Since Ms. Kullman took over in 2009, DuPont's shares have more than doubled, rising from less than $26 a share to $59.45 as of Monday's close. The stock is up 32% so far this year.
But compared with companies focused on agricultural chemicals, DuPont has been trading at a discount, with a price/earnings ratio of about 12, versus a P/E ratio of about 23 for Monsanto.
The pressure to break up DuPont increased after Mr. Peltz's private-equity fund, Trian Fund Management LP, took a nearly $1.3 billion stake in the company, which The Wall Street Journal reported in August. Since then, the shares have generally traded between $56 and $60.
"Why do you have this tremendous ag and bioscience platform tied to an industrial-materials business?" said Deutsche Bank analyst David Begleiter.
A Trian representative declined to comment. The fund, which is currently pressing
PepsiCo Inc. to spin off its beverage unit, owns a 2.2% DuPont stake.
Not all analysts believe in the benefits of a breakup. The cost might not be worth the effort, said Hassan Ahmed, analyst at Alembic Global Advisors. Mr. Ahmed estimates that carving up DuPont would, at most, boost overall share value to $69, up from less than $60 now. "We're talking a lot of pain for less than a 20% pop in the stock," he said.
Much of DuPont's growth came under former CEO Chad Holliday, who during his 10 years in charge between 1999 and 2009 bought dozens of companies, gathering them under the DuPont brand. The company's revenues rose 150% during Mr. Holliday's tenure.
His shopping spree's biggest success: the acquisition of seed maker Pioneer Hi-Bred International Inc., which became the cornerstone of an agriculture business. The business has boomed as farmers have sought more pesticides and hybrid seeds to plant crops to feed the growing middle classes in Brazil, China and elsewhere.
DuPont has acknowledged the need to eliminate some business lines. The company sold its performance coatings business, which made paint for automotive and industrial uses, for $4.9 billion to
Carlyle Group, a private-equity fund, in February 2013.

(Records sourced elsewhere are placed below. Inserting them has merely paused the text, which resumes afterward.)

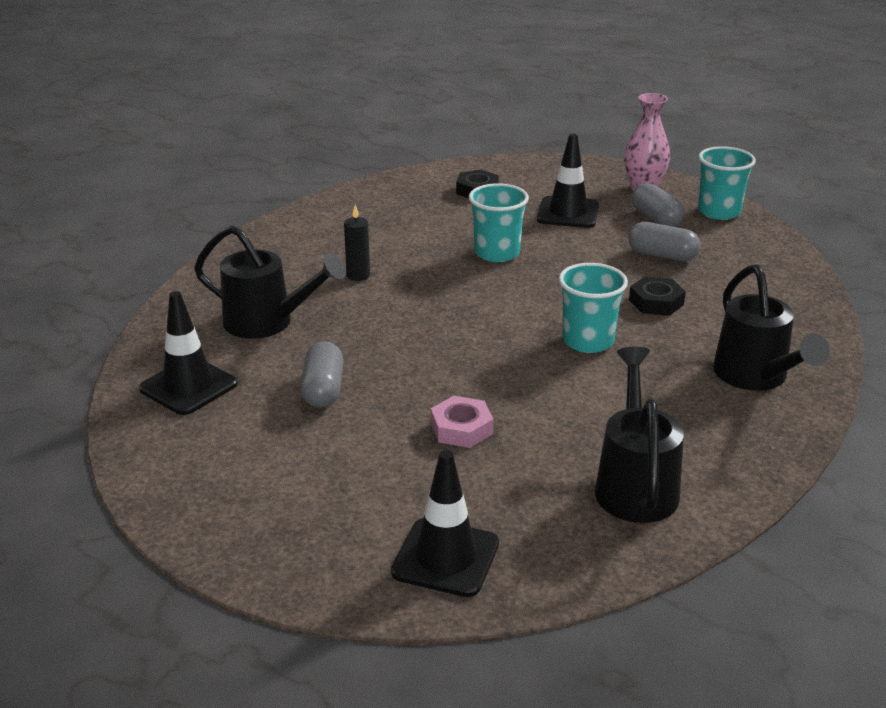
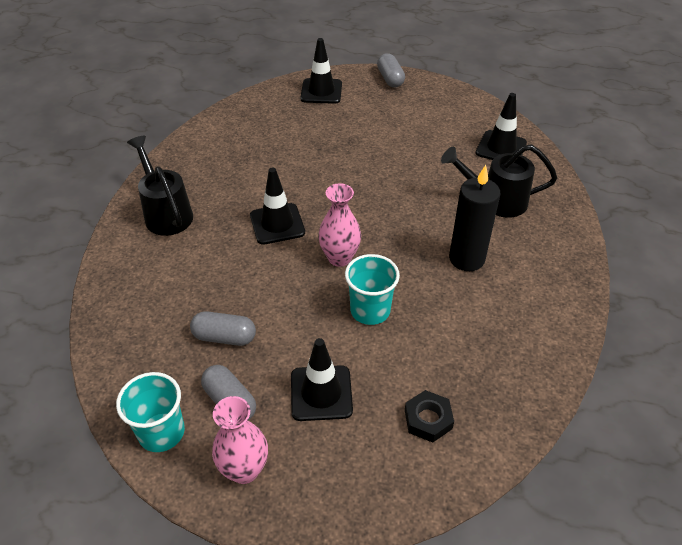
camera: 165 degrees right, 15 degrees up
grey capsule [300,341,344,408] -> grey capsule moved to [377,53,405,88]
black candle [344,205,370,281] -> black candle [449,165,501,271], size x1.92
pink nut [431,396,493,448] -> none
turquoise cup [559,263,628,353] -> black traffic cone [250,167,305,245]
black watering can [595,347,684,523] -> none
black nut [629,276,686,316] -> none
none -> pink vase [318,183,361,267]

Corrections & Amplifications
An earlier version of this article reported incorrectly that DuPont sold its performance-coatings business to Carlyle Group in August 2012 for $2.7 billion. It also misquoted Deutsche Bank analyst David Begleiter about a possible spinoff of DuPont's agricultural business; Mr. Begleiter was referring to the sale of an industrial-chemicals unit.